Der Sondershäuser Vereinschef weiß das Gros der Landesklässler hinter sich. Nach einer neuen Befragung seien es noch mehr Vereine, die einen Abbruch wünschen. Nicht zuletzt aufgrund des Glaubens an eine Rückkehr in den Liga-Alltag hat Springer ein Schreiben an den TFV geschickt. Bis Donnerstag gab es keine Reaktion. Im aufgeheizten Klima bleibt der TFV kühl.

Der Marbacher Kreisoberliga-Spieler Lars Sänger, der mit einer Online-Petition mehr als 2000 Unterschriften gesammelt hat, fühlt sich ebenso links liegen gelassen. Er könne die Sammlung an Unterstützern beim TFV-Geschäftsführer abgeben, habe ihm der TFV-Präsident angeboten. Dabei hat TFV-Chef Wolfhardt Tomaschewski bei der gleichen Frage im Jugendbereich seinerzeit signalisiert, offen für Lösungen zu sein, wenn sie sich als besser erweisen. Für den Männerbereich scheinen Gegenvorschläge nicht willkommen. Springer mahnt an, mehrfach angeboten zu haben, ins Gespräch zu finden. Auf eine Antwort wartet er immer noch.

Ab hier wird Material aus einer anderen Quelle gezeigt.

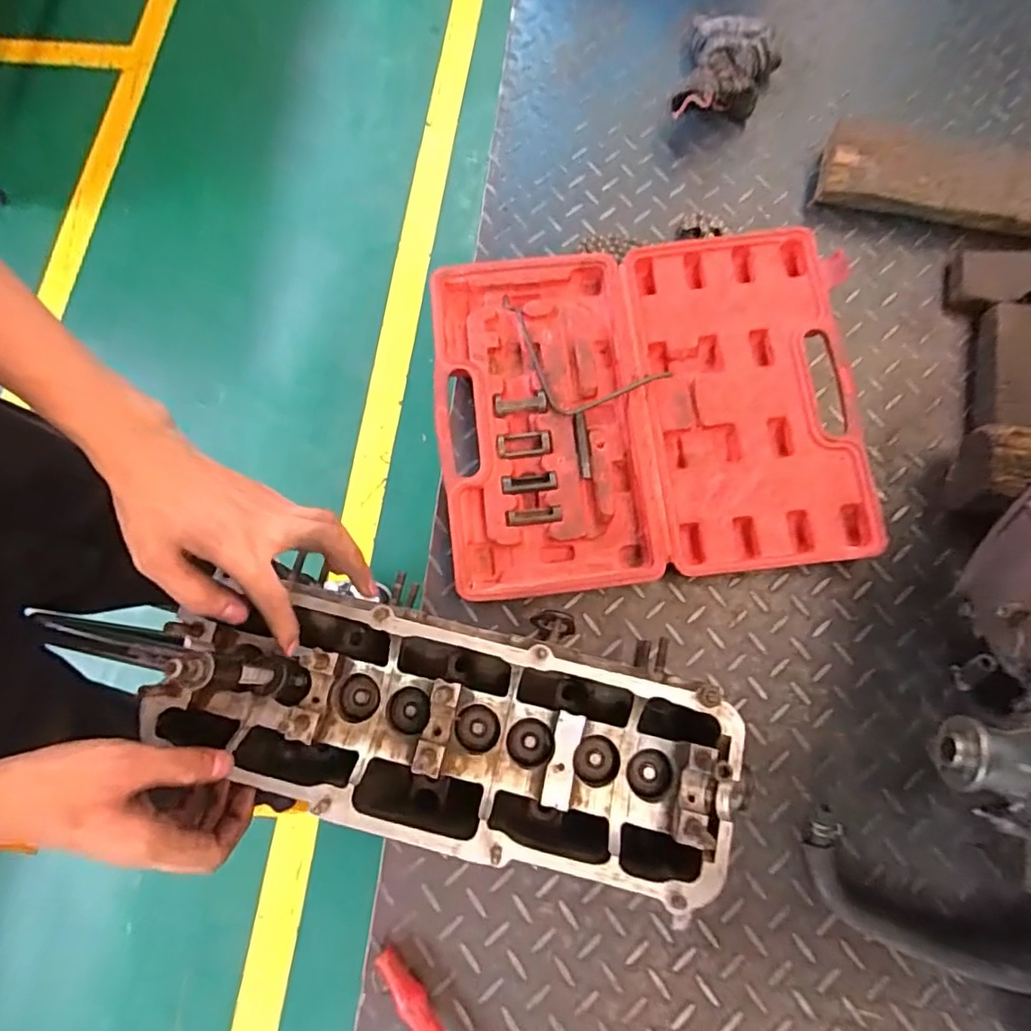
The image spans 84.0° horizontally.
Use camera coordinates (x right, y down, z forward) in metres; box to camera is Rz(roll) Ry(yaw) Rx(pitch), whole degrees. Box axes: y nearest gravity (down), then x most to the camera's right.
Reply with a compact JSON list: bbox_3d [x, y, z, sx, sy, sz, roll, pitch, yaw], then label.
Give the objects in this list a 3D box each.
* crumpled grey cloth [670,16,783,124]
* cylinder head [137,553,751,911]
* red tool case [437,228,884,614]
[{"bbox_3d":[0.241,-0.504,0.652,0.106,0.050,0.152,15,77,6],"label":"crumpled grey cloth"},{"bbox_3d":[-0.050,0.150,0.408,0.399,0.092,0.142,12,76,3],"label":"cylinder head"},{"bbox_3d":[0.126,-0.105,0.561,0.400,0.037,0.340,-7,76,0],"label":"red tool case"}]

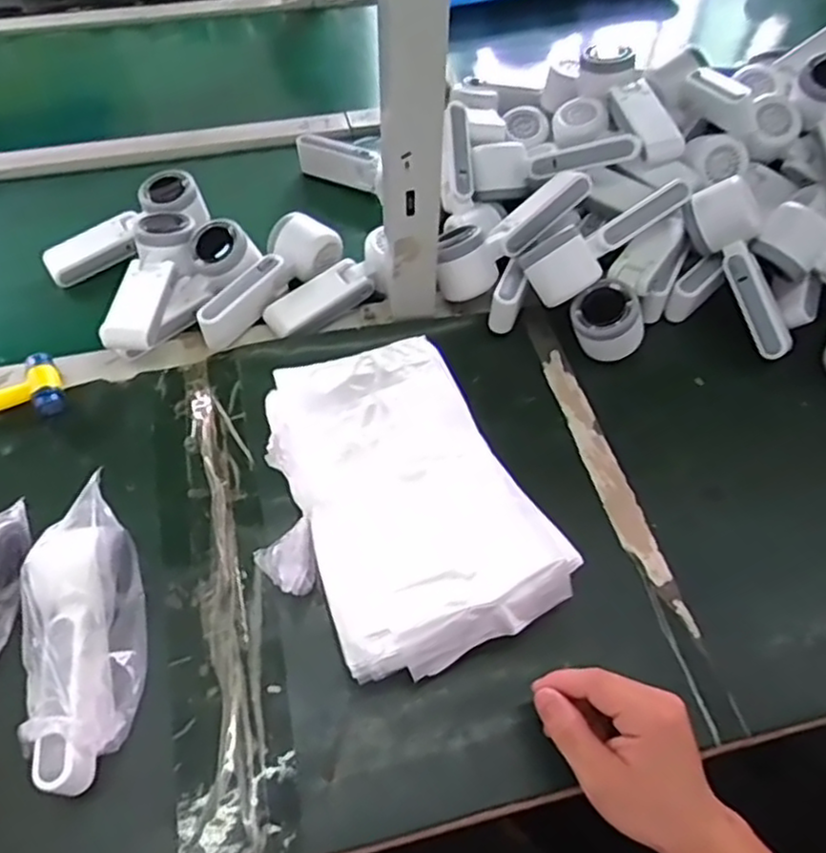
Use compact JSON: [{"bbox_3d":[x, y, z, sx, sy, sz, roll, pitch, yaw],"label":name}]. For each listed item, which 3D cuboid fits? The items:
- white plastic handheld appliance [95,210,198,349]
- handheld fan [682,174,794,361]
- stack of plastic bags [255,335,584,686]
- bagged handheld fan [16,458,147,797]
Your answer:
[{"bbox_3d":[-0.244,-0.134,0.657,0.062,0.043,0.169,3,55,0],"label":"white plastic handheld appliance"},{"bbox_3d":[0.309,-0.145,0.635,0.053,0.058,0.167,-20,86,-15],"label":"handheld fan"},{"bbox_3d":[-0.016,0.060,0.522,0.182,0.064,0.239,-26,59,-18],"label":"stack of plastic bags"},{"bbox_3d":[-0.215,0.139,0.460,0.072,0.070,0.179,-11,56,-9],"label":"bagged handheld fan"}]

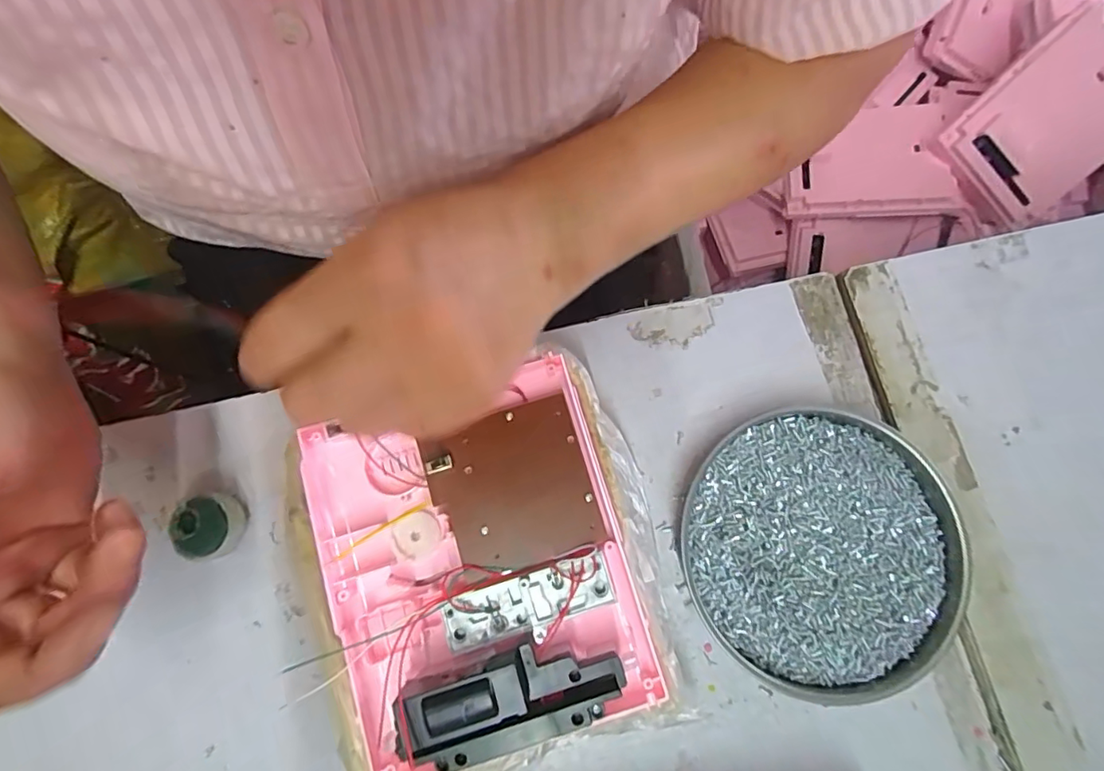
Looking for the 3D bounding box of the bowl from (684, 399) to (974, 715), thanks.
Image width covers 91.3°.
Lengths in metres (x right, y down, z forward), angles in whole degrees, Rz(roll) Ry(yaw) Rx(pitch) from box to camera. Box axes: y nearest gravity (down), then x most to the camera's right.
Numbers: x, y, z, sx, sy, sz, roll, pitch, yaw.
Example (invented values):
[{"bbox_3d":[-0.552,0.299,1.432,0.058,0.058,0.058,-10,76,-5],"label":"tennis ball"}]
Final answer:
[{"bbox_3d":[0.133,0.083,0.274,0.130,0.021,0.134,0,77,0],"label":"bowl"}]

Debatte um Außerordentlichen Verbandstag

In den barschen Ton, der dem Thüringer Verband nun entgegen rauscht, mischen sich sachbezogene Töne aus Weimar. Der SC 1903 argumentiert beharrlich für einen Verbandstag. Nach abgewiesener Beschwerde will er weiterkämpfen, um der Mitgliederversammlung die Plattform zu verschaffen, auf der die so weitreichende Entscheidung getroffen werden kann. Der Verein behält sich den Gang zum Verbandsgericht vor – will aber noch das schriftliche Urteil abwarten. Möglicherweise stellt der TFV selbst die Weichen auf einem Außerordentlichen Verbandstag. Das Thema soll wohl bei der heutigen Präsidiumssitzung erneut besprochen werden.

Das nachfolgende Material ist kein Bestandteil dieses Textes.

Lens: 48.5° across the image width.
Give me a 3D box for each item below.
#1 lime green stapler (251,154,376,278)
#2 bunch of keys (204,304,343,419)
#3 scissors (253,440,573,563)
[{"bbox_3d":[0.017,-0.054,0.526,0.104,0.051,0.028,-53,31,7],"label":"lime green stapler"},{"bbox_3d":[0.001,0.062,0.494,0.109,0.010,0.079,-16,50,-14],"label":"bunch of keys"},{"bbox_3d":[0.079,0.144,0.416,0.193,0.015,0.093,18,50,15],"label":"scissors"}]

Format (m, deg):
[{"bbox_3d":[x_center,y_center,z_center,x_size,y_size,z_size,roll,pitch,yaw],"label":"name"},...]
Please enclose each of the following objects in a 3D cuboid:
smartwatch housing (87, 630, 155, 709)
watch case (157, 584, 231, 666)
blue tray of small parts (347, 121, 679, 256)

Warum sich der TFV an den Bayrischen Verband mit seinem Lösungsansatz klettet, bleibt undurchsichtig. Meilenweit weg erscheinen die Süddeutschen von Thüringer Befindlichkeiten. Sogar eine eigene Regionalliga verorten die Bayern um den für die Amateure zuständigen DFB-Vize Rainer Koch bei sich.

Thüringen dagegen nimmt nur einen kleinen Teil der Regionalliga des Nordostdeutschen Verbandes ein. Was schwerer wiegt: Zum ersten Mal seit der Wiedervereinigung ist der hiesige Fußball nicht mal mehr drittklassig. Höchste Zeit – für mehr Geld, gute Ideen und einen Perspektivwechsel.